RASi have been shown to improve outcomes in studies of multiple malignancies by effects on the tumor microenvironment to enhance the immune repertoire and improve drug delivery. We evaluated the impact of RASi on outcomes in mRCC patients receiving ICI.

Methods

This multicenter, retrospective cohort study included mRCC patients treated with ICI with or without RASi. The patients from Dana-Farber Cancer Institute (DFCI) were used as a discovery cohort, and the patients from University of California San Diego (UCSD) were used for validation.
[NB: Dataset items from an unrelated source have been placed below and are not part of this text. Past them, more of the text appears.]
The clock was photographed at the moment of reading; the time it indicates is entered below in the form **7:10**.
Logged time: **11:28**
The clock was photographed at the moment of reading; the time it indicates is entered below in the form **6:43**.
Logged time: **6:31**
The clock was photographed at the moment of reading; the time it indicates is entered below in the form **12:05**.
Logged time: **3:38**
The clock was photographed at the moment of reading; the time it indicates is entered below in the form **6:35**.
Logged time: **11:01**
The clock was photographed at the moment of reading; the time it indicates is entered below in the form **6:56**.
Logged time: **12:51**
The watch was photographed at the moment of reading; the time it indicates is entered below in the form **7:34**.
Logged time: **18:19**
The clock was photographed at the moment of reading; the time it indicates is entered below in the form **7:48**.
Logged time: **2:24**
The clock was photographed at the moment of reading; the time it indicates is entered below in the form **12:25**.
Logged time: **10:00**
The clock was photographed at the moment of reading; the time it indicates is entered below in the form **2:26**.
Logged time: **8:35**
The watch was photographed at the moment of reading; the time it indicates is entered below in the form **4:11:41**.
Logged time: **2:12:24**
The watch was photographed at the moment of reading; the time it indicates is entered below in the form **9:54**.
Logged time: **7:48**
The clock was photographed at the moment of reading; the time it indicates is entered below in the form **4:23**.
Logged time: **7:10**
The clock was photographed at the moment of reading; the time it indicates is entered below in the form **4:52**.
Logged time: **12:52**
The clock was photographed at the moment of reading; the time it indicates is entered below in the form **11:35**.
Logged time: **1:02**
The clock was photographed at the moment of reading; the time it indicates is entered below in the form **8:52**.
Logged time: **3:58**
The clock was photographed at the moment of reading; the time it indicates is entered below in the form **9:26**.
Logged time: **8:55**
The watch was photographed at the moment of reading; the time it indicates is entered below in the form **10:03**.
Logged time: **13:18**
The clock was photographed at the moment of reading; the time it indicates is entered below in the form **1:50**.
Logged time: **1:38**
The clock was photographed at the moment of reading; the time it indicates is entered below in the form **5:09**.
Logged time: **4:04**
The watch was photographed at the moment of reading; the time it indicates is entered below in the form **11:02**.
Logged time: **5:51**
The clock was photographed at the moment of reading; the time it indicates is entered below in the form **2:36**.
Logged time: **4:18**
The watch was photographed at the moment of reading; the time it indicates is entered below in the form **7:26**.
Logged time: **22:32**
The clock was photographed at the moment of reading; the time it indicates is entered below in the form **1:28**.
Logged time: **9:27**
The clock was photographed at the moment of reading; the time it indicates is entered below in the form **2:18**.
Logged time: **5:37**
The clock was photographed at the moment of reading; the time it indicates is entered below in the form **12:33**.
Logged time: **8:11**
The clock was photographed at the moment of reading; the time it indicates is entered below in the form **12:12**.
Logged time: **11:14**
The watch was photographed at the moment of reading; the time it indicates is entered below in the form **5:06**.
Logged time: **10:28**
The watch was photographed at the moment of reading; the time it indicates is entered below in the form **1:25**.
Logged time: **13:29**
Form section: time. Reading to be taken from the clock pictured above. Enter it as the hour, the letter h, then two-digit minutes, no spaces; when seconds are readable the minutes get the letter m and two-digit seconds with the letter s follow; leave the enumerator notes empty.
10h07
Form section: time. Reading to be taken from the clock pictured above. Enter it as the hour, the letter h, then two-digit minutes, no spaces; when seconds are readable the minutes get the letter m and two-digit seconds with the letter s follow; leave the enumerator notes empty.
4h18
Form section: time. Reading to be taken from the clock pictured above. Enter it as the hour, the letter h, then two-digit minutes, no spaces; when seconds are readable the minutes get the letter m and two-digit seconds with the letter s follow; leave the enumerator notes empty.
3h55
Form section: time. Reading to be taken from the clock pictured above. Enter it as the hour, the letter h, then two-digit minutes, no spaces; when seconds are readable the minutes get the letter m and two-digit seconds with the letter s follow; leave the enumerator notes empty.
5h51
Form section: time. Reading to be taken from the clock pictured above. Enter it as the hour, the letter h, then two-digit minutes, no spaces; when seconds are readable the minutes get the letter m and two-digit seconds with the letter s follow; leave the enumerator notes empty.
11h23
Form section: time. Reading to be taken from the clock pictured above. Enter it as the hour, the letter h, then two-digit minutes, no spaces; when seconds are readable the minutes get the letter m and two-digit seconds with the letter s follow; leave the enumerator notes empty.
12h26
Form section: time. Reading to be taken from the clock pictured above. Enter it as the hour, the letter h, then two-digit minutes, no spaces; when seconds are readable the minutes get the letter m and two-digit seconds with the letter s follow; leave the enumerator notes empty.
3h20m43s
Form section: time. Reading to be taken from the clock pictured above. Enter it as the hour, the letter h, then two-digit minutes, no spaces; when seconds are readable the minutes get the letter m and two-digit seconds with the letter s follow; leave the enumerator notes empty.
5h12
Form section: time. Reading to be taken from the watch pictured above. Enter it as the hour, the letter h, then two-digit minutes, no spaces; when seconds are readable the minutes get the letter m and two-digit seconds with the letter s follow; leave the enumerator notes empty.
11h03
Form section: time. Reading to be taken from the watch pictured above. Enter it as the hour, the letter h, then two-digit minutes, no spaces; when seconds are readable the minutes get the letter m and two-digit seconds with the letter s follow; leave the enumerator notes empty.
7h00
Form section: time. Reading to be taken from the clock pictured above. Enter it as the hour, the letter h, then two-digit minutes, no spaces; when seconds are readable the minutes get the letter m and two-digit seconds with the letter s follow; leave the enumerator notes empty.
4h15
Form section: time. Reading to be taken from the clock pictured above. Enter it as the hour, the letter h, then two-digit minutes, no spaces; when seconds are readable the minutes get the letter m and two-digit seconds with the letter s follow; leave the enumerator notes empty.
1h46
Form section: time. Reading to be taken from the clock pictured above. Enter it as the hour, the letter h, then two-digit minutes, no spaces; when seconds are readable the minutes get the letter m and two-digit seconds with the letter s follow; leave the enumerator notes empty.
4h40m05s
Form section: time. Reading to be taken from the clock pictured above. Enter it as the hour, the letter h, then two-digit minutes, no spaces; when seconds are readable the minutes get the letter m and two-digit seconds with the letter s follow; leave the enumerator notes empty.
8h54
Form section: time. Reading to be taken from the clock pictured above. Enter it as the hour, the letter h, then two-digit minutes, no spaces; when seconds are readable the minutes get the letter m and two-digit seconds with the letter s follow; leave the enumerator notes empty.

Receipt of an ICI (PD1/L1 and/or CTLA-4 inhibitors) was required. RASi use was defined as receipt of a RASi at baseline and for a minimum of 30 days after ICI initiation. For both cohorts, the primary outcome assessed was overall survival (OS) and the secondary endpoints were time-to-treatment failure (TTF), and objective response rate (ORR). Propensity score matching was performed in both cohorts.

Results

Overall, 229 patients who received an ICI were included: 100 patients from DFCI and 129 patients from UCSD. Concomitant RASi were administered in 30 patients (30%) in the DFCI cohort and 59 (45%) in the UCSD cohort. Median age at ICI initiation was 62.5 years in both cohorts. Median follow-up was 3.8[IQR=3–5.3] years in the DFCI cohort, and 2.3[IQR=1.4–3.6] years in the UCSD cohort. In the DFCI cohort, RASi was significantly associated with longer OS (adjusted-HR=0.35 [95% CI: 0.17–0.70], P=0.003) and TTF (adjusted-HR = 0.57 [0.36–0.92], P=0.02). In the validation cohort, RASi was associated with TTF (adjusted HR=0.60 [0.39–0.92], P=0.02) and trended for association with OS (adjusted-HR=0.60 [0.34–1.06], P=0.07). The propensity analysis, matching 83 patients from both cohorts receiving RASi while on ICI with 83 who did not, showed that RASi significantly improved OS (HR=0.59 [0.37–0.95], P=0.03) and TTF (HR=0.60 [0.43–0.85], P=0.0034).

Conclusions

Repurposing RASi to treat metastatic renal cell carcinoma (mRCC) in combination with immune-checkpoint inhibitors (ICI) improved OS and TTF coupled with tolerability and cost efficacy. This provides a rationale for prospective randomized studies combining ICI and RASi in mRCC patients.

Clinical trial identification

Editorial acknowledgement

Legal entity responsible for the study

The authors.

Funding

Has not received any funding.

Disclosure

All authors have declared no conflicts of interest.